Com o propósito de investigar o efeito do ICMS Ecológico também sobre os processos de regeneração e desmatamento na Mata Atlântica, a pesquisadora acessou uma base de dados nacional sobre mudanças no uso da terra no período entre 1985 e 2017. A regeneração de florestas não apresentou um comportamento definido, mas o padrão de desmatamento aparentava estar associado a presença de ciclos eleitorais.

Mata Atlântica: Evolução Anual da Cobertura e Uso da Terra (1985-2017). Imagem: MapBiomas

“Consultei a bibliografia de trabalhos na área ambiental e notei que não havia praticamente nenhum estudo que apontasse relações entre desmatamento e cenário político eleitoral; encontrei apenas os trabalhos de dois economistas, um deles demonstrou o aumento do desmatamento em ano de eleição na Indonésia, e o outro, publicado em janeiro deste ano, mostrou o aumento do desmatamento em ano de eleição municipal na Amazônia”, conta.

A pesquisadora, então, decidiu analisar a dinâmica do desmatamento na Mata Atlântica dentro dos ciclos de eleições municipais e estaduais. Foram avaliados 2.277 municípios na região do bioma, dos sete estados do Sul e Sudeste, considerando o período de 1991 a 2014.

“Verificamos que existem ciclos eleitorais de desmatamento ligados às eleições estaduais em cinco dos estados observados, nos casos de Minas Gerais, São Paulo, Rio de Janeiro, Santa Catarina e Paraná, e às eleições municipais em três estados, sendo Rio de Janeiro, Santa Catarina e Rio Grande do Sul”, aponta.

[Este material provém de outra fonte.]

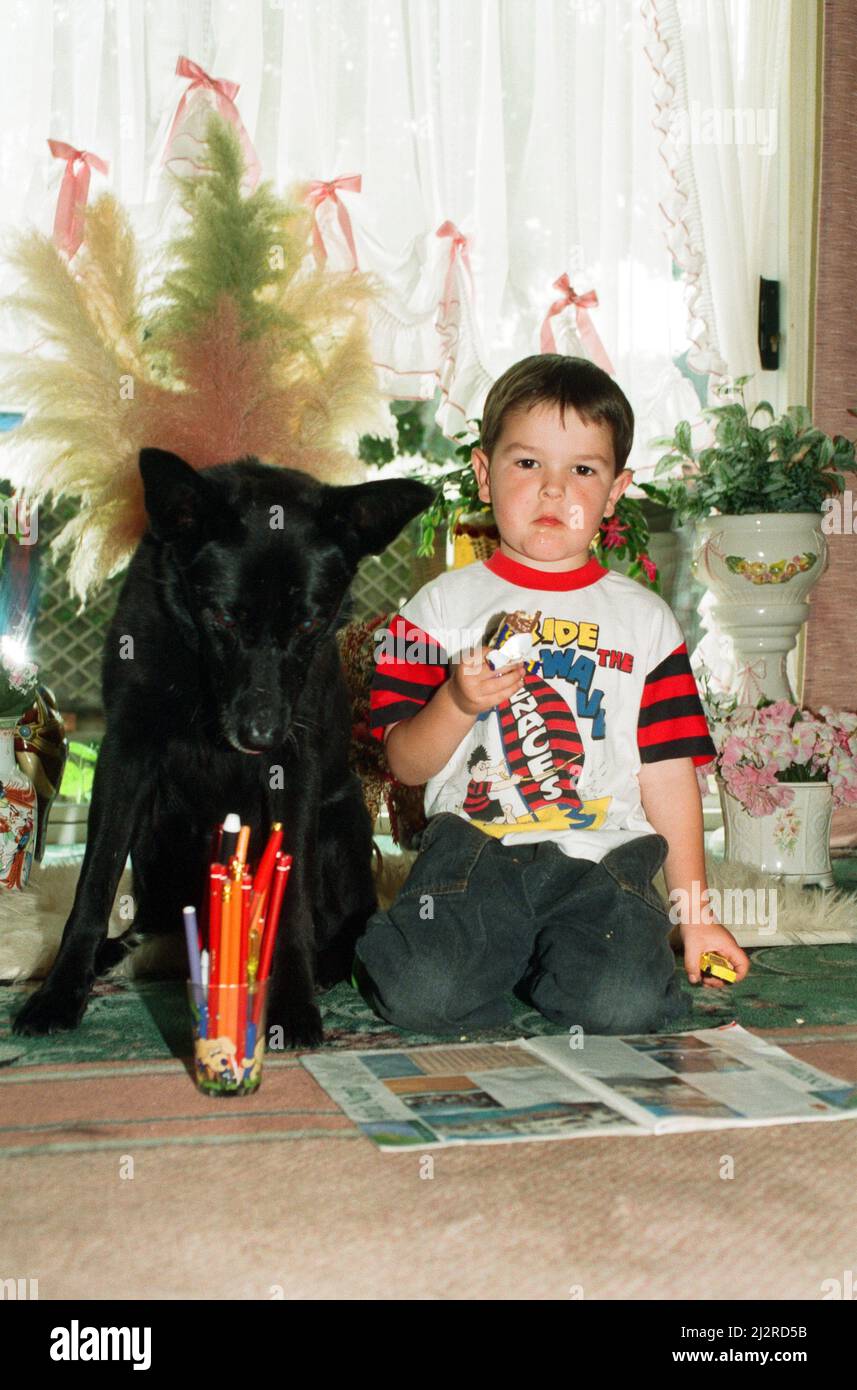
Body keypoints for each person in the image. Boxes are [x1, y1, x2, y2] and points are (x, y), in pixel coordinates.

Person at [357, 353, 750, 1036]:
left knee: (621, 1005)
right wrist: (456, 703)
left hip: (604, 861)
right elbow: (406, 766)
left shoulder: (648, 624)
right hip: (474, 848)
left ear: (617, 488)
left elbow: (668, 775)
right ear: (483, 473)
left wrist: (695, 915)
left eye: (582, 470)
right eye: (527, 464)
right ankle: (488, 952)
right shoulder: (434, 608)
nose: (553, 490)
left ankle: (537, 958)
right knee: (421, 992)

Além da constatação de que em ano de eleições municipais ou estaduais se desmata mais, os resultados da pesquisa também mostraram que as eleições nas quais o incumbente está perdendo por uma ampla margem de votos – quando ele perde “de lavada” tendem a ser os eventos com maior desmatamento observado. No caso do Rio Grande do Sul, um outro comportamento foi identificado: somente nos municípios em que se observa o alinhamento entre o partido do prefeito e do governador há aumento do desmatamento durante as eleições municipais.

“Supondo que, num momento de eleição municipal, o partido que está no governo estadual tenha interesse em ocupar mais prefeituras, ele pode, então, apoiar a reeleição de seus candidatos ao governo municipal. Nesses momentos de reeleição, percebemos que há um aumento do desmatamento. Independente do partido com o qual o candidato esteja vinculado, o período próximo às eleições é marcado por atitudes oportunistas que podem levar ao aumento do número de licenças para o desmatamento, concedidas na maioria das vezes pelos governos estaduais”, explica.

Outra hipótese levantada pela pesquisadora é a de que, em ano de eleição, circula no imaginário social a noção de que, por encontrar-se ocupado com as questões eleitorais, o governo reduziria a fiscalização das florestas e, assim, desmatar seria um processo menos arriscado.

Para Patricia Ruggiero, os mecanismos financeiros de proteção ambiental, ao menos da forma com que foram concebidos até o momento, se mostram bastante limitados como instrumentos dominantes no alcance das metas de conservação e restauração das florestas naturais. “Não podemos ignorar as contribuições desses mecanismos, mas também não devemos colocar todas as nossas expectativas neles”, considera. A pesquisadora acredita que é importante promover uma discussão sobre o uso da terra, considerar a criação de novos mecanismos e pensar que, combinados com outras políticas ambientais, esses instrumentos podem ocasionar efeitos mais satisfatórios. “É preocupante que os ganhos desses incentivos possam ser compensados por perdas decorrentes de motivações políticas, ainda mais na região do país na qual vigora uma das legislações mais rígidas sobre florestas tropicais do mundo”.